[begin Data for processing]
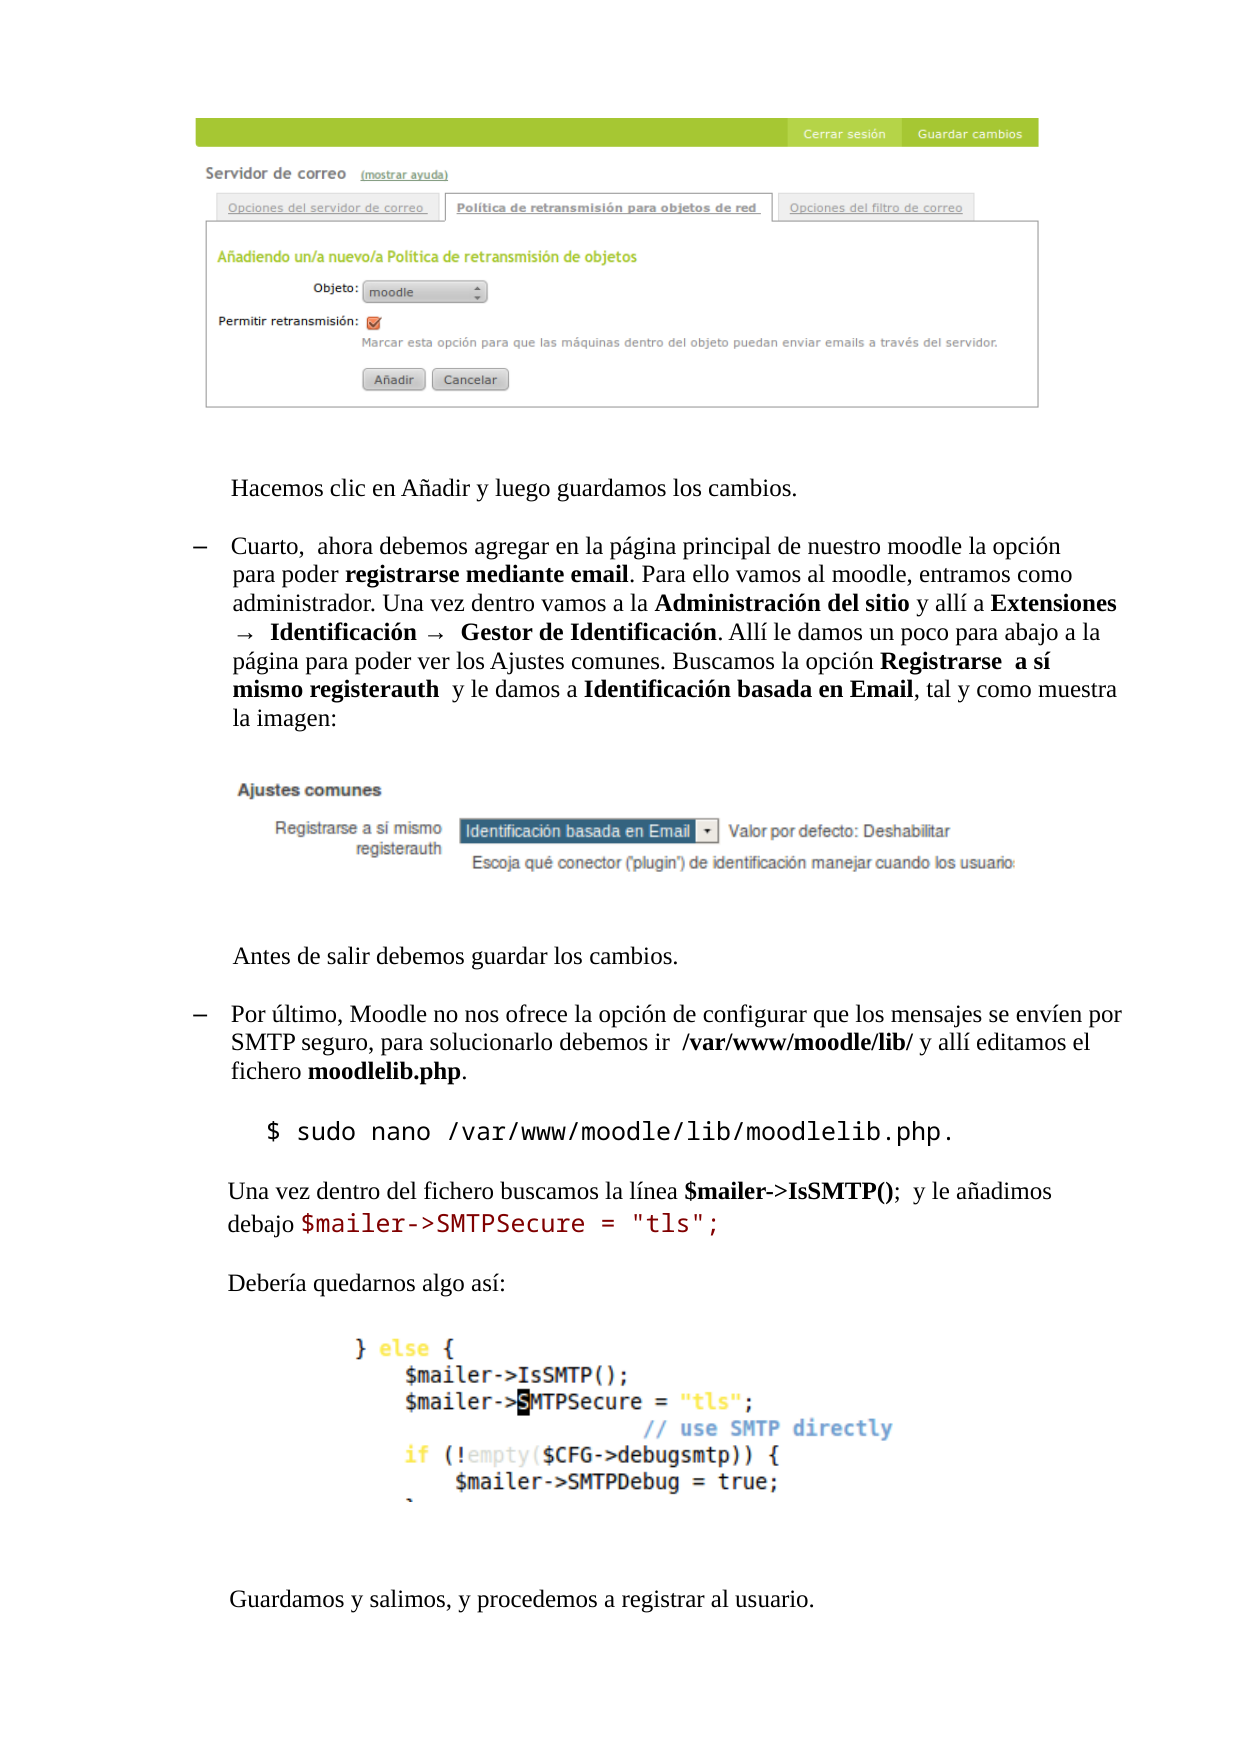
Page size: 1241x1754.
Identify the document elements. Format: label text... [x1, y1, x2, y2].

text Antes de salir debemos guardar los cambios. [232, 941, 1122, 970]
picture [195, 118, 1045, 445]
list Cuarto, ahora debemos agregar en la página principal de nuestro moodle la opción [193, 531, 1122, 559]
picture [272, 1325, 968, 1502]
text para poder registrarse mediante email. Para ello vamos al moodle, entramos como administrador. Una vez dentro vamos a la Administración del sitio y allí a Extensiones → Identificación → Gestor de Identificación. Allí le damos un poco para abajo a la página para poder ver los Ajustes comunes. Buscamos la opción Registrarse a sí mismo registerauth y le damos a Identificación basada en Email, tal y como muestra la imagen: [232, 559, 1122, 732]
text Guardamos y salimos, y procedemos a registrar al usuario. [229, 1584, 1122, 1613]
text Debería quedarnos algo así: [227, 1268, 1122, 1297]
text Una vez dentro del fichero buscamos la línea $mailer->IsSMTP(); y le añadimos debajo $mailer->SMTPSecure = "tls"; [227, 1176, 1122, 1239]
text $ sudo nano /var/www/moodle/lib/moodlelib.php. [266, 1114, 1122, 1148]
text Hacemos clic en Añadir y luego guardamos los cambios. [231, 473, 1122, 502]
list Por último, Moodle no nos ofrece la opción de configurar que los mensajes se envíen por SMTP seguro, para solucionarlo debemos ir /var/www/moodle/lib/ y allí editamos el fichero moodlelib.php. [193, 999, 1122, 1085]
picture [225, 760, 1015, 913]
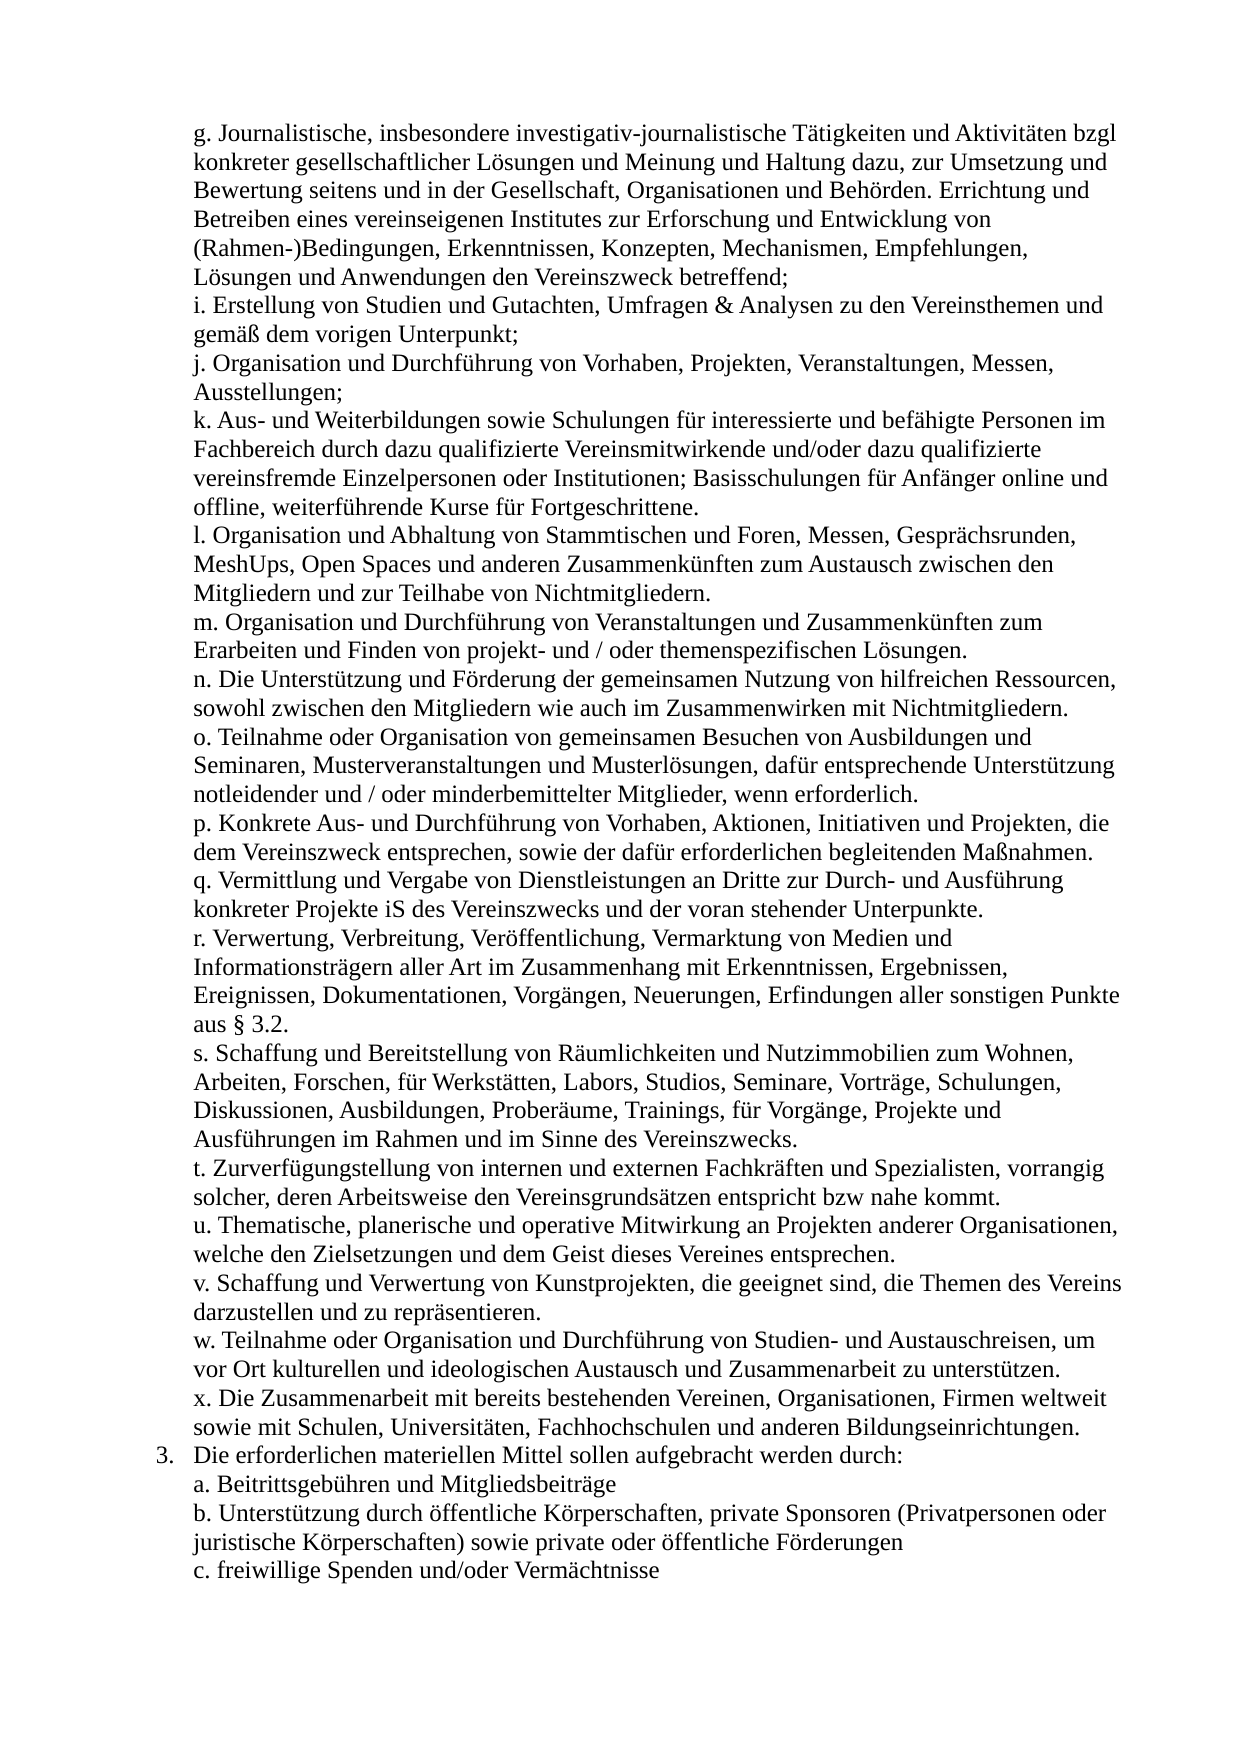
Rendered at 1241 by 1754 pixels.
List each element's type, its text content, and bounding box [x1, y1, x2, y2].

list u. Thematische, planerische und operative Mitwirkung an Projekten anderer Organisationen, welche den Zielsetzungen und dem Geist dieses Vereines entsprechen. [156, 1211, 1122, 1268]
[end Data for processing]
Task prompt: Rewrite all of the data above with "bounding box" changed to "enclosing rectangle" and everything else left as it is. Omit the pictures from your answer.

Finished exercise:
Page size: 1241x1754.
Identify the document elements. Format: label text... [x1, y1, x2, y2].

text Antes de salir debemos guardar los cambios. [232, 941, 1122, 970]
picture [195, 118, 1045, 445]
list Cuarto, ahora debemos agregar en la página principal de nuestro moodle la opción [193, 531, 1122, 559]
picture [272, 1325, 968, 1502]
text para poder registrarse mediante email. Para ello vamos al moodle, entramos como administrador. Una vez dentro vamos a la Administración del sitio y allí a Extensiones → Identificación → Gestor de Identificación. Allí le damos un poco para abajo a la página para poder ver los Ajustes comunes. Buscamos la opción Registrarse a sí mismo registerauth y le damos a Identificación basada en Email, tal y como muestra la imagen: [232, 559, 1122, 732]
text Guardamos y salimos, y procedemos a registrar al usuario. [229, 1584, 1122, 1613]
text Debería quedarnos algo así: [227, 1268, 1122, 1297]
text Una vez dentro del fichero buscamos la línea $mailer->IsSMTP(); y le añadimos debajo $mailer->SMTPSecure = "tls"; [227, 1176, 1122, 1239]
text $ sudo nano /var/www/moodle/lib/moodlelib.php. [266, 1114, 1122, 1148]
text Hacemos clic en Añadir y luego guardamos los cambios. [231, 473, 1122, 502]
list Por último, Moodle no nos ofrece la opción de configurar que los mensajes se envíen por SMTP seguro, para solucionarlo debemos ir /var/www/moodle/lib/ y allí editamos el fichero moodlelib.php. [193, 999, 1122, 1085]
picture [225, 760, 1015, 913]
Rendered at 1241 by 1754 pixels.
List each element's type, its text content, and enclosing rectangle [x1, y1, x2, y2].

list u. Thematische, planerische und operative Mitwirkung an Projekten anderer Organisationen, welche den Zielsetzungen und dem Geist dieses Vereines entsprechen. [156, 1211, 1122, 1268]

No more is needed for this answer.